Qu’on aime ou non sa musique, on ne peut que s’incliner devant la performance énergique qu’a livrée Okoumé en fin de soirée jeudi. Avec un plaisir évident, le groupe a balancé ses chansons folk-rock du premier disque, en les mélangeant à celles plus actuelles du deuxième. L’entreprise aurait pu être casse-gueule, mais Okoumé a réussi à rendre son ancien matériel aussi intéressant que son plus récent. Je me suis même surpris à entonner en choeur le refrain de Dis-moi pas ça, c’est bien pour dire.
Vendredi, on a assisté à l’excellente prestation de Catherine Durand, une fille qui a fait du chemin depuis ses débuts. Plus sûre d’elle-même, bien qu’encore maladroite dans ses interventions, elle brûle maintenant les planches avec son pop-rock accrocheur. Pour reprendre les mots de Nancy Dumais, avec qui elle a chanté samedi: "On entend une fois ses chansons, et on les a dans la tête pendant trois jours." Coup de coeur. Parlant de Dumais, elle a prouvé samedi que, même si elle n’est pas une bête de scène, elle possède un solide répertoire: de Soudés à jamais à Trembler le monde, elle a étonné le public. Il faut dire que la fille ne manque pas de sincérité, et qu’elle a une voix merveilleuse, qui peut jouer sur plusieurs registres.

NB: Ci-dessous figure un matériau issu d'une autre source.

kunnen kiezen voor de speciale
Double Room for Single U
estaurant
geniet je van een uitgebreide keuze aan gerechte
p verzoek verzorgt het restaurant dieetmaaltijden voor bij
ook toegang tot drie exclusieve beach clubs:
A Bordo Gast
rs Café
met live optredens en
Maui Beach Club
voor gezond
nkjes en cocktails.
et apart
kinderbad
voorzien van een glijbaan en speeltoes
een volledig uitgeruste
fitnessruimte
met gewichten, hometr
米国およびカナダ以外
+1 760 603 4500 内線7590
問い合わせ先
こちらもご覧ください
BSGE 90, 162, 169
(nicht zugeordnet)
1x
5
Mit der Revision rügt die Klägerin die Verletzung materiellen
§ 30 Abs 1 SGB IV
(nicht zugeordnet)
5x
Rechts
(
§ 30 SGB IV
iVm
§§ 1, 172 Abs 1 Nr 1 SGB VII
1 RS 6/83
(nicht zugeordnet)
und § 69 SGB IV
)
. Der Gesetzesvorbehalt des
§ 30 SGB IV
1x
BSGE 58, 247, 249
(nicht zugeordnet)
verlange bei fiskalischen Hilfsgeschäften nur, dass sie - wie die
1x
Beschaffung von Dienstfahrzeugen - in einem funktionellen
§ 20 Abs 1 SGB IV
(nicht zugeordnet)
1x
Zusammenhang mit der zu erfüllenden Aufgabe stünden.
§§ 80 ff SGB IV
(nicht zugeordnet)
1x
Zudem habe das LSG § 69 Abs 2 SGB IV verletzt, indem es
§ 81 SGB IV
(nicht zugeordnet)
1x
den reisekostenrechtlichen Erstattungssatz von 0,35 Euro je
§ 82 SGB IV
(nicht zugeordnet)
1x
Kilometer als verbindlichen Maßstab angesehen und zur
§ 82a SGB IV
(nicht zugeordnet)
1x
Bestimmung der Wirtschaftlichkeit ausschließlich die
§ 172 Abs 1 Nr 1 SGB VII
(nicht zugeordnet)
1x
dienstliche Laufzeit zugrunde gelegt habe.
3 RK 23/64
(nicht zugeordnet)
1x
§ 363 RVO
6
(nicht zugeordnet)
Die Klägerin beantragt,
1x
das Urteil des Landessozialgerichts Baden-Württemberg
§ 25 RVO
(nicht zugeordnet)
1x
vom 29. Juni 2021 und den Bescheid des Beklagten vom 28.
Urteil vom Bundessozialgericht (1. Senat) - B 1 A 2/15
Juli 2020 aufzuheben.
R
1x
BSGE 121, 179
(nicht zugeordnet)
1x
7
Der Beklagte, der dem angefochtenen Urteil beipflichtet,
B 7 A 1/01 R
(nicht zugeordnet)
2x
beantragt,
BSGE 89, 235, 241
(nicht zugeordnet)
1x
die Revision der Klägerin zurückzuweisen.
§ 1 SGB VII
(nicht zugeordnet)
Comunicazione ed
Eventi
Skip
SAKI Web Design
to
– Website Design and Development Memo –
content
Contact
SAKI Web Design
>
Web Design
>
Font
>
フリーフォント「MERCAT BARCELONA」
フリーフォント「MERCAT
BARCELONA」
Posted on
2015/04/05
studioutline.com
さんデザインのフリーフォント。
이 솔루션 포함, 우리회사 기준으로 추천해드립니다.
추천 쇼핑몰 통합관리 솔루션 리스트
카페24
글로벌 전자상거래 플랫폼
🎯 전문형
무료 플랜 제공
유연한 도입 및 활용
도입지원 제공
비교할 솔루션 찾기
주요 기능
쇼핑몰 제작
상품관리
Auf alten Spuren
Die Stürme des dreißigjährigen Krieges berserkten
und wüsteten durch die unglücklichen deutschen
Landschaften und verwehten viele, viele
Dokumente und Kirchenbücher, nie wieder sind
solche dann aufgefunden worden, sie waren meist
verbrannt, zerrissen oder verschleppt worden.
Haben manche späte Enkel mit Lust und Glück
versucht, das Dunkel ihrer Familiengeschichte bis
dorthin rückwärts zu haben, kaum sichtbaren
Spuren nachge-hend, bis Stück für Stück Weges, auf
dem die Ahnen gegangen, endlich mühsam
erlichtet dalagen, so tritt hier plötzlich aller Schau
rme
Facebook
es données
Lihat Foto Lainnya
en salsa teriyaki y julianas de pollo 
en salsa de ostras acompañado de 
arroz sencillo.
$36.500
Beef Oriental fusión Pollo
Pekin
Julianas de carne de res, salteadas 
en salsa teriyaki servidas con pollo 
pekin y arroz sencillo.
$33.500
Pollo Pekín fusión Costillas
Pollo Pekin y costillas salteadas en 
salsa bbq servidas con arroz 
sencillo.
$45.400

Plus tard, au Spectrum, les Couch Potatoes ont livré une prestation décevante. Chaque fois que je les vois, j’ai la désagréable impression d’entendre toujours la même chose, et ce, malgré la présence de Stéphane Moraille. Après 10 minutes, on saisit ce qu’ils veulent faire, et on commence à s’ennuyer. Tout le contraire de DJ Pocket, qui officiait derrière les tables tournantes du Shag. Au cours de son troisième set, il a surpris avec une sélection musicale vraiment tordante: Joe Dassin, Samantha Fox et quelques pièces disco, dont la très kitsch Popcorn. En plus d’être un excellent chanteur-beatbox, Pocket possède aussi un incroyable sens de l’entertainment. Sans prétention et décontractée, une merveilleuse façon de finir la soirée!